■ **WHAT TO DO**:
Return each entry precisely as it appears below.

■ **ENTRIES SUPPLIED**:
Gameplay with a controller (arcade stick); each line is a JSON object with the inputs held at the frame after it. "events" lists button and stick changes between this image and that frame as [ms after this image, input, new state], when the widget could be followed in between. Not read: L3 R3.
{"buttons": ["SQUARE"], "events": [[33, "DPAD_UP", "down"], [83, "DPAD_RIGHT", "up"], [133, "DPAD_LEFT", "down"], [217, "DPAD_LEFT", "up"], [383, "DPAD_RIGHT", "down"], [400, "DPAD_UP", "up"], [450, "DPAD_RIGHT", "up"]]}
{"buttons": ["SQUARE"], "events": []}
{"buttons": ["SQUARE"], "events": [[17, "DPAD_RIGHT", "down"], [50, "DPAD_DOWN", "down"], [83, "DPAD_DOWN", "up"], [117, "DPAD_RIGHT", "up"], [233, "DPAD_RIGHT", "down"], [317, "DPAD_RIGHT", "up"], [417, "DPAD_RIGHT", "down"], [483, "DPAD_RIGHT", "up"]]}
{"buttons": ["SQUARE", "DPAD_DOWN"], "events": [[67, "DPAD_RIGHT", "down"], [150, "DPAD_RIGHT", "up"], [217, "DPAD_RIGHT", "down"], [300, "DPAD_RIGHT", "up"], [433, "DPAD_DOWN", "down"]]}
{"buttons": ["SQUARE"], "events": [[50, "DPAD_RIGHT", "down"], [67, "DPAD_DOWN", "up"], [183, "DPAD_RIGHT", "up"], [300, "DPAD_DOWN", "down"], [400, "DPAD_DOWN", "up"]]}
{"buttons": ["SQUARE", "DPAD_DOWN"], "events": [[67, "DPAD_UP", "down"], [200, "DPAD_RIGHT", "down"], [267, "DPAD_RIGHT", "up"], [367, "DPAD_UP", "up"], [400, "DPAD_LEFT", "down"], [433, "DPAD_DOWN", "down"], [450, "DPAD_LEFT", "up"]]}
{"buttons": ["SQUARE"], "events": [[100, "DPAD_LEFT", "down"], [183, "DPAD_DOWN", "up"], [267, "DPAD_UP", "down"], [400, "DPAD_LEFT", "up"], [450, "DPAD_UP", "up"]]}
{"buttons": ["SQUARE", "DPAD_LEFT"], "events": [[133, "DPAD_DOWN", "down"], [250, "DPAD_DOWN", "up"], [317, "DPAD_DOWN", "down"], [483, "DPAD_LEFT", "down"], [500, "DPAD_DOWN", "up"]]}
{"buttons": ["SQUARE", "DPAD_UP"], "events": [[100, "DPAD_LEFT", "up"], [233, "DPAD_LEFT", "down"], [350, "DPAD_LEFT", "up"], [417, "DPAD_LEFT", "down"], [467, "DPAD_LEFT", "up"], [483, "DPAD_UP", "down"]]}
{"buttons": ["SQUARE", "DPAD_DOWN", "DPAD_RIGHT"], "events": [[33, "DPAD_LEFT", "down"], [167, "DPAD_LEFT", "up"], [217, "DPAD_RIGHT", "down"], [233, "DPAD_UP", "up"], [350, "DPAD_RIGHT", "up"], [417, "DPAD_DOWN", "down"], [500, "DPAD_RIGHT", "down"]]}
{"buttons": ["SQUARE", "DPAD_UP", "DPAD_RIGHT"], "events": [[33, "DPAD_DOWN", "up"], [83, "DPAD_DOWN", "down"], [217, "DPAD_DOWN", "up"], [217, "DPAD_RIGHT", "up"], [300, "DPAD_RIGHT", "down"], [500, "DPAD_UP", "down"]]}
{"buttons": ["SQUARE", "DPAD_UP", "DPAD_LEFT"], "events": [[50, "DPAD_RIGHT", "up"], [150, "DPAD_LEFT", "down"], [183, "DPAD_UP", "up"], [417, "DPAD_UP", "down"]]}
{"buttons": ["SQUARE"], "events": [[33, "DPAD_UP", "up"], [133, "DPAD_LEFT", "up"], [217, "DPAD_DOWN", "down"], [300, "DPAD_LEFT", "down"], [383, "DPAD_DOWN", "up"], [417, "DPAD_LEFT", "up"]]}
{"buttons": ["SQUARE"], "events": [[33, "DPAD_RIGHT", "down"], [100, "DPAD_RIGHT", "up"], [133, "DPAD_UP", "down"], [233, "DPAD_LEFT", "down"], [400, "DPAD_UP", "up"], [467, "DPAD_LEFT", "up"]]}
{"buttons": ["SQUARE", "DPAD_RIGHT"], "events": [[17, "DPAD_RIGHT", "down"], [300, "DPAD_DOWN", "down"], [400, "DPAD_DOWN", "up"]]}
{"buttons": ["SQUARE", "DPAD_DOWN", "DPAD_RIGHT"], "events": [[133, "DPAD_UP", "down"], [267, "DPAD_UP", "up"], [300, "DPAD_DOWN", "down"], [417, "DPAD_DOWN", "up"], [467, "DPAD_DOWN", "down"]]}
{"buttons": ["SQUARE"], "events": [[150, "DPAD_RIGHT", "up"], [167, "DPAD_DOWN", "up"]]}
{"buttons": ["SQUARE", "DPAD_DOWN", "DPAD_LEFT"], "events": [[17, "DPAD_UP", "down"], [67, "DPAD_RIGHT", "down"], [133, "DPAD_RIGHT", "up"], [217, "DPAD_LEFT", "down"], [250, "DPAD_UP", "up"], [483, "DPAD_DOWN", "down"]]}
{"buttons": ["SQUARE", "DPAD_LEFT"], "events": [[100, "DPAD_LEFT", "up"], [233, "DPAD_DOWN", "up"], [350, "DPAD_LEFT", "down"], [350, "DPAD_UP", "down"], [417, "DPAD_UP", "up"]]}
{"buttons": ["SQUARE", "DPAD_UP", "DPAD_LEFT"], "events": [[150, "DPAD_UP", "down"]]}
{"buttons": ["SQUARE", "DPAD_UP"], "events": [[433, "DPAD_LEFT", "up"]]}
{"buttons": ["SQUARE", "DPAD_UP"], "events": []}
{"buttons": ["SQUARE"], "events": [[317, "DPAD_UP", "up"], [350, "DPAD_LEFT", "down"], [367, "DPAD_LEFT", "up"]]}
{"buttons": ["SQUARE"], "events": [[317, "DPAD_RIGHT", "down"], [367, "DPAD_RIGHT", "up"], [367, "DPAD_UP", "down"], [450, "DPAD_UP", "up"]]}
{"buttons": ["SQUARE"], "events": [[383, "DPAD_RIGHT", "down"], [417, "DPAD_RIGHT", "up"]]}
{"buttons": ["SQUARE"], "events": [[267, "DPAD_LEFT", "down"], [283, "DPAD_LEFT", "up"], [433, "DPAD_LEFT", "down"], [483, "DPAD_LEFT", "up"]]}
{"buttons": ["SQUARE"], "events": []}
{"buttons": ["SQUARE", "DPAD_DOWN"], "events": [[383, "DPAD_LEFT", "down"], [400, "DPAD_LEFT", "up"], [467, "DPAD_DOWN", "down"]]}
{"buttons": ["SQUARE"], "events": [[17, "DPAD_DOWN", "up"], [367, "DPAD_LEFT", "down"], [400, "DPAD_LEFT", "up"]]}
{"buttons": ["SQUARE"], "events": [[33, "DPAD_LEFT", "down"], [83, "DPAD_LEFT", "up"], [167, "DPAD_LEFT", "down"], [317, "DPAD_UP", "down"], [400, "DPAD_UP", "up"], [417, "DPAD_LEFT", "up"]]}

■ **SOLUTION TO THE PROBLEM**:
Gameplay with a controller (arcade stick); each line is a JSON object with the inputs held at the frame after it. "events" lists button and stick changes between this image and that frame as [ms after this image, input, new state], when the widget could be followed in between. Not read: L3 R3.
{"buttons": ["SQUARE"], "events": [[33, "DPAD_UP", "down"], [83, "DPAD_RIGHT", "up"], [133, "DPAD_LEFT", "down"], [217, "DPAD_LEFT", "up"], [383, "DPAD_RIGHT", "down"], [400, "DPAD_UP", "up"], [450, "DPAD_RIGHT", "up"]]}
{"buttons": ["SQUARE"], "events": []}
{"buttons": ["SQUARE"], "events": [[17, "DPAD_RIGHT", "down"], [50, "DPAD_DOWN", "down"], [83, "DPAD_DOWN", "up"], [117, "DPAD_RIGHT", "up"], [233, "DPAD_RIGHT", "down"], [317, "DPAD_RIGHT", "up"], [417, "DPAD_RIGHT", "down"], [483, "DPAD_RIGHT", "up"]]}
{"buttons": ["SQUARE", "DPAD_DOWN"], "events": [[67, "DPAD_RIGHT", "down"], [150, "DPAD_RIGHT", "up"], [217, "DPAD_RIGHT", "down"], [300, "DPAD_RIGHT", "up"], [433, "DPAD_DOWN", "down"]]}
{"buttons": ["SQUARE"], "events": [[50, "DPAD_RIGHT", "down"], [67, "DPAD_DOWN", "up"], [183, "DPAD_RIGHT", "up"], [300, "DPAD_DOWN", "down"], [400, "DPAD_DOWN", "up"]]}
{"buttons": ["SQUARE", "DPAD_DOWN"], "events": [[67, "DPAD_UP", "down"], [200, "DPAD_RIGHT", "down"], [267, "DPAD_RIGHT", "up"], [367, "DPAD_UP", "up"], [400, "DPAD_LEFT", "down"], [433, "DPAD_DOWN", "down"], [450, "DPAD_LEFT", "up"]]}
{"buttons": ["SQUARE"], "events": [[100, "DPAD_LEFT", "down"], [183, "DPAD_DOWN", "up"], [267, "DPAD_UP", "down"], [400, "DPAD_LEFT", "up"], [450, "DPAD_UP", "up"]]}
{"buttons": ["SQUARE", "DPAD_LEFT"], "events": [[133, "DPAD_DOWN", "down"], [250, "DPAD_DOWN", "up"], [317, "DPAD_DOWN", "down"], [483, "DPAD_LEFT", "down"], [500, "DPAD_DOWN", "up"]]}
{"buttons": ["SQUARE", "DPAD_UP"], "events": [[100, "DPAD_LEFT", "up"], [233, "DPAD_LEFT", "down"], [350, "DPAD_LEFT", "up"], [417, "DPAD_LEFT", "down"], [467, "DPAD_LEFT", "up"], [483, "DPAD_UP", "down"]]}
{"buttons": ["SQUARE", "DPAD_DOWN", "DPAD_RIGHT"], "events": [[33, "DPAD_LEFT", "down"], [167, "DPAD_LEFT", "up"], [217, "DPAD_RIGHT", "down"], [233, "DPAD_UP", "up"], [350, "DPAD_RIGHT", "up"], [417, "DPAD_DOWN", "down"], [500, "DPAD_RIGHT", "down"]]}
{"buttons": ["SQUARE", "DPAD_UP", "DPAD_RIGHT"], "events": [[33, "DPAD_DOWN", "up"], [83, "DPAD_DOWN", "down"], [217, "DPAD_DOWN", "up"], [217, "DPAD_RIGHT", "up"], [300, "DPAD_RIGHT", "down"], [500, "DPAD_UP", "down"]]}
{"buttons": ["SQUARE", "DPAD_UP", "DPAD_LEFT"], "events": [[50, "DPAD_RIGHT", "up"], [150, "DPAD_LEFT", "down"], [183, "DPAD_UP", "up"], [417, "DPAD_UP", "down"]]}
{"buttons": ["SQUARE"], "events": [[33, "DPAD_UP", "up"], [133, "DPAD_LEFT", "up"], [217, "DPAD_DOWN", "down"], [300, "DPAD_LEFT", "down"], [383, "DPAD_DOWN", "up"], [417, "DPAD_LEFT", "up"]]}
{"buttons": ["SQUARE"], "events": [[33, "DPAD_RIGHT", "down"], [100, "DPAD_RIGHT", "up"], [133, "DPAD_UP", "down"], [233, "DPAD_LEFT", "down"], [400, "DPAD_UP", "up"], [467, "DPAD_LEFT", "up"]]}
{"buttons": ["SQUARE", "DPAD_RIGHT"], "events": [[17, "DPAD_RIGHT", "down"], [300, "DPAD_DOWN", "down"], [400, "DPAD_DOWN", "up"]]}
{"buttons": ["SQUARE", "DPAD_DOWN", "DPAD_RIGHT"], "events": [[133, "DPAD_UP", "down"], [267, "DPAD_UP", "up"], [300, "DPAD_DOWN", "down"], [417, "DPAD_DOWN", "up"], [467, "DPAD_DOWN", "down"]]}
{"buttons": ["SQUARE"], "events": [[150, "DPAD_RIGHT", "up"], [167, "DPAD_DOWN", "up"]]}
{"buttons": ["SQUARE", "DPAD_DOWN", "DPAD_LEFT"], "events": [[17, "DPAD_UP", "down"], [67, "DPAD_RIGHT", "down"], [133, "DPAD_RIGHT", "up"], [217, "DPAD_LEFT", "down"], [250, "DPAD_UP", "up"], [483, "DPAD_DOWN", "down"]]}
{"buttons": ["SQUARE", "DPAD_LEFT"], "events": [[100, "DPAD_LEFT", "up"], [233, "DPAD_DOWN", "up"], [350, "DPAD_LEFT", "down"], [350, "DPAD_UP", "down"], [417, "DPAD_UP", "up"]]}
{"buttons": ["SQUARE", "DPAD_UP", "DPAD_LEFT"], "events": [[150, "DPAD_UP", "down"]]}
{"buttons": ["SQUARE", "DPAD_UP"], "events": [[433, "DPAD_LEFT", "up"]]}
{"buttons": ["SQUARE", "DPAD_UP"], "events": []}
{"buttons": ["SQUARE"], "events": [[317, "DPAD_UP", "up"], [350, "DPAD_LEFT", "down"], [367, "DPAD_LEFT", "up"]]}
{"buttons": ["SQUARE"], "events": [[317, "DPAD_RIGHT", "down"], [367, "DPAD_RIGHT", "up"], [367, "DPAD_UP", "down"], [450, "DPAD_UP", "up"]]}
{"buttons": ["SQUARE"], "events": [[383, "DPAD_RIGHT", "down"], [417, "DPAD_RIGHT", "up"]]}
{"buttons": ["SQUARE"], "events": [[267, "DPAD_LEFT", "down"], [283, "DPAD_LEFT", "up"], [433, "DPAD_LEFT", "down"], [483, "DPAD_LEFT", "up"]]}
{"buttons": ["SQUARE"], "events": []}
{"buttons": ["SQUARE", "DPAD_DOWN"], "events": [[383, "DPAD_LEFT", "down"], [400, "DPAD_LEFT", "up"], [467, "DPAD_DOWN", "down"]]}
{"buttons": ["SQUARE"], "events": [[17, "DPAD_DOWN", "up"], [367, "DPAD_LEFT", "down"], [400, "DPAD_LEFT", "up"]]}
{"buttons": ["SQUARE"], "events": [[33, "DPAD_LEFT", "down"], [83, "DPAD_LEFT", "up"], [167, "DPAD_LEFT", "down"], [317, "DPAD_UP", "down"], [400, "DPAD_UP", "up"], [417, "DPAD_LEFT", "up"]]}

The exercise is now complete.